Au nord-ouest du Bénin, dans la chaîne de l’Atacora, le «roi» Tiniga Sawa, reconnaissable à ses attributs, l’emblème sur sa canne, sa coiffe et ses luxueux habits mordorés, règne sur le village de Tanéka Béri qu’un féticheur en pagne protège par des rituels et des incantations. Avant de visiter le village, on salue le roi en se courbant et en psalmodiant, selon un rite exposé par le guide local.

On compte ici un millier de constructions diverses (cases, greniers, autels) dont la majorité sont rondes (3 mètres maximum de diamètre) avec un toit conique.

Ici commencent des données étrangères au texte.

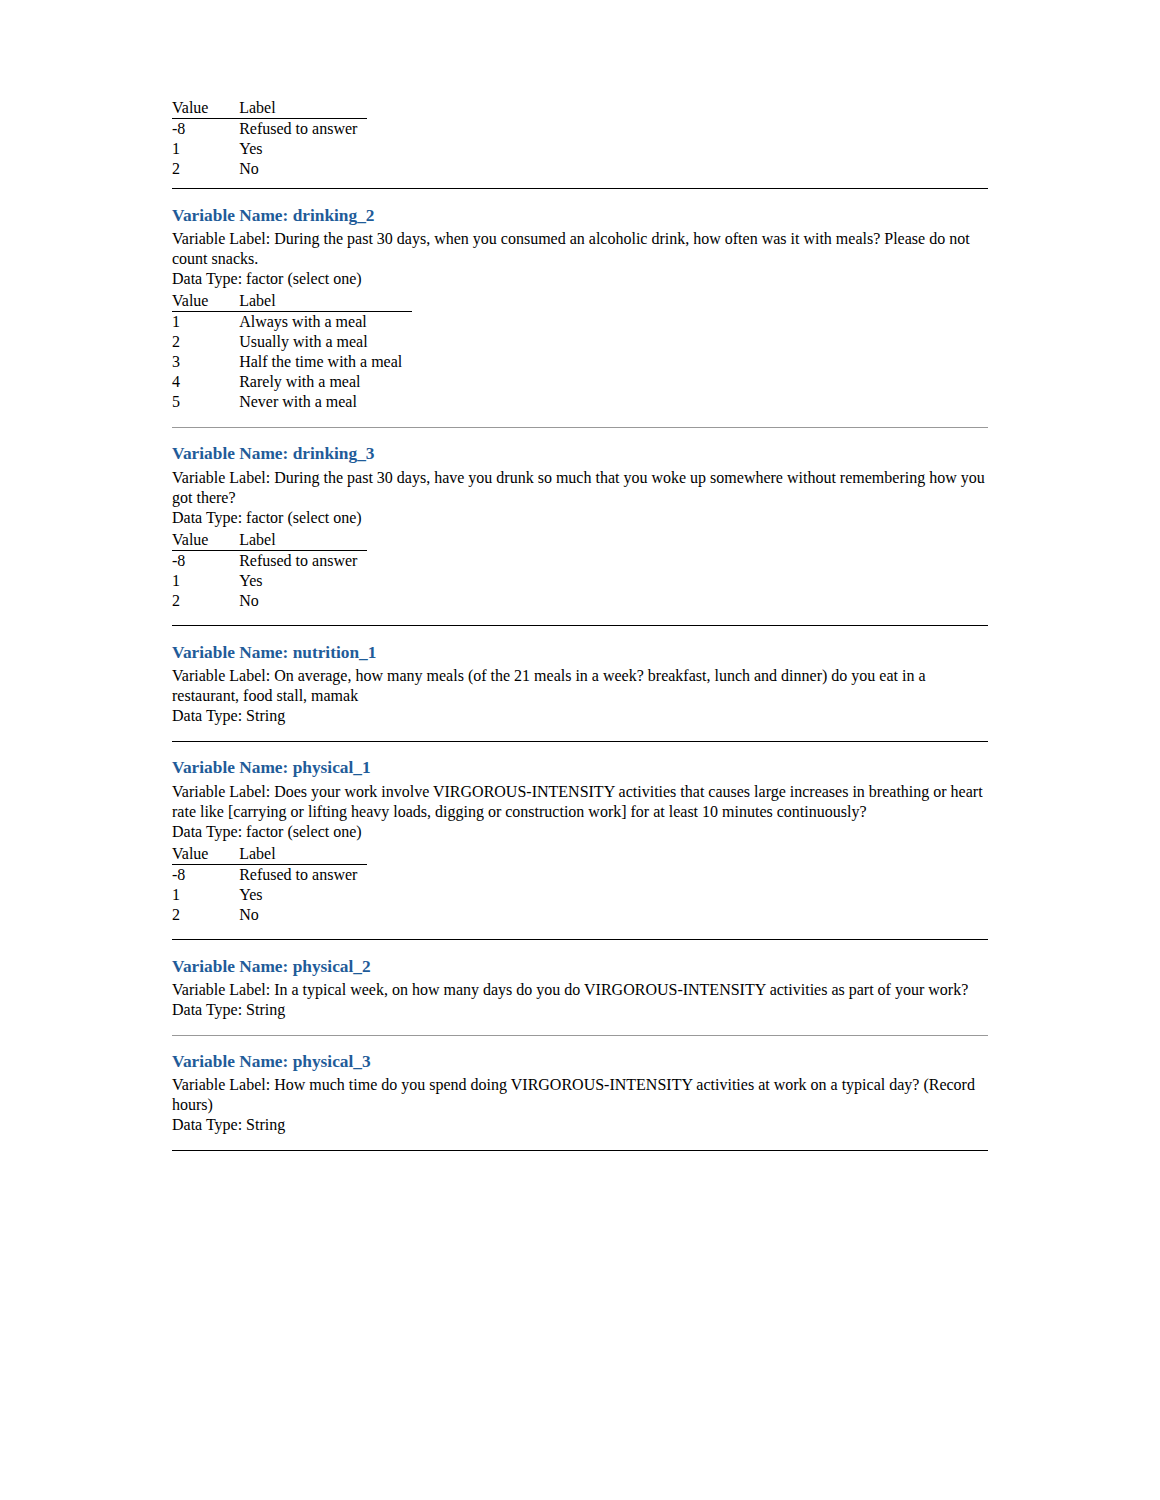| Value | Label |
| --- | --- |
| -8 | Refused to answer |
| 1 | Yes |
| 2 | No |
Variable Name: drinking_2
Variable Label: During the past 30 days, when you consumed an alcoholic drink, how often was it with meals? Please do not count snacks.
Data Type: factor (select one)
| Value | Label |
| --- | --- |
| 1 | Always with a meal |
| 2 | Usually with a meal |
| 3 | Half the time with a meal |
| 4 | Rarely with a meal |
| 5 | Never with a meal |
Variable Name: drinking_3
Variable Label: During the past 30 days, have you drunk so much that you woke up somewhere without remembering how you got there?
Data Type: factor (select one)
| Value | Label |
| --- | --- |
| -8 | Refused to answer |
| 1 | Yes |
| 2 | No |
Variable Name: nutrition_1
Variable Label: On average, how many meals (of the 21 meals in a week? breakfast, lunch and dinner) do you eat in a restaurant, food stall, mamak
Data Type: String
Variable Name: physical_1
Variable Label: Does your work involve VIRGOROUS-INTENSITY activities that causes large increases in breathing or heart rate like [carrying or lifting heavy loads, digging or construction work] for at least 10 minutes continuously?
Data Type: factor (select one)
| Value | Label |
| --- | --- |
| -8 | Refused to answer |
| 1 | Yes |
| 2 | No |
Variable Name: physical_2
Variable Label: In a typical week, on how many days do you do VIRGOROUS-INTENSITY activities as part of your work?
Data Type: String
Variable Name: physical_3
Variable Label: How much time do you spend doing VIRGOROUS-INTENSITY activities at work on a typical day? (Record hours)
Data Type: String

Ces constructions sont groupées par dix ou douze autour d’un espace commun qui sert à une même famille. 

À l’ombre d’un arbre, Assana, porte un bébé dans son dos. Elle allait à l’école, elle voulait étudier, mais depuis son mariage, c’est terminé. Pourtant, elle a envie de lire, de s’instruire, de connaître le monde, de travailler, de sortir de sa case et de sa tribu où elle est cantonnée 24h/24. Comme son bébé ne marche pas encore, Assana est contente. Car il est interdit à son mari de dormir avec elle tant que l’enfant ne trottine pas… ce qui lui évite de se retrouver enceinte à nouveau trop rapidement.

Terre du vaudou

Si les pratiques du culte vaudou ont été longtemps diabolisées, avec l’esclavage, puis les missionnaires et l’arrivée des colonisateurs européens, elles sont depuis 1992 réintroduites officiellement dans la vie quotidienne. Une fête nationale, le 10 janvier, célèbre d’ailleurs ce culte. Pratiqué quel que soit la religion, chrétienne ou musulmane, le vaudou est un rite ancestral dont les traditions et savoirs se transmettent oralement. Considéré comme le berceau du vaudou, le Bénin compterait 17% d’animistes.

À Dancoli, au bord de la route, un lieu sacré existe. Ici, on vient prier pour des récoltes, de la pluie, un mariage, un enfant, un accouchement, un amour, une maladie. Celui qui prie doit indiquer ce qu’il donnera comme récompense (un poulet par exemple) si son vœu se réalise. À charge pour lui de revenir une fois le vœu exaucé et de tenir sa promesse de don.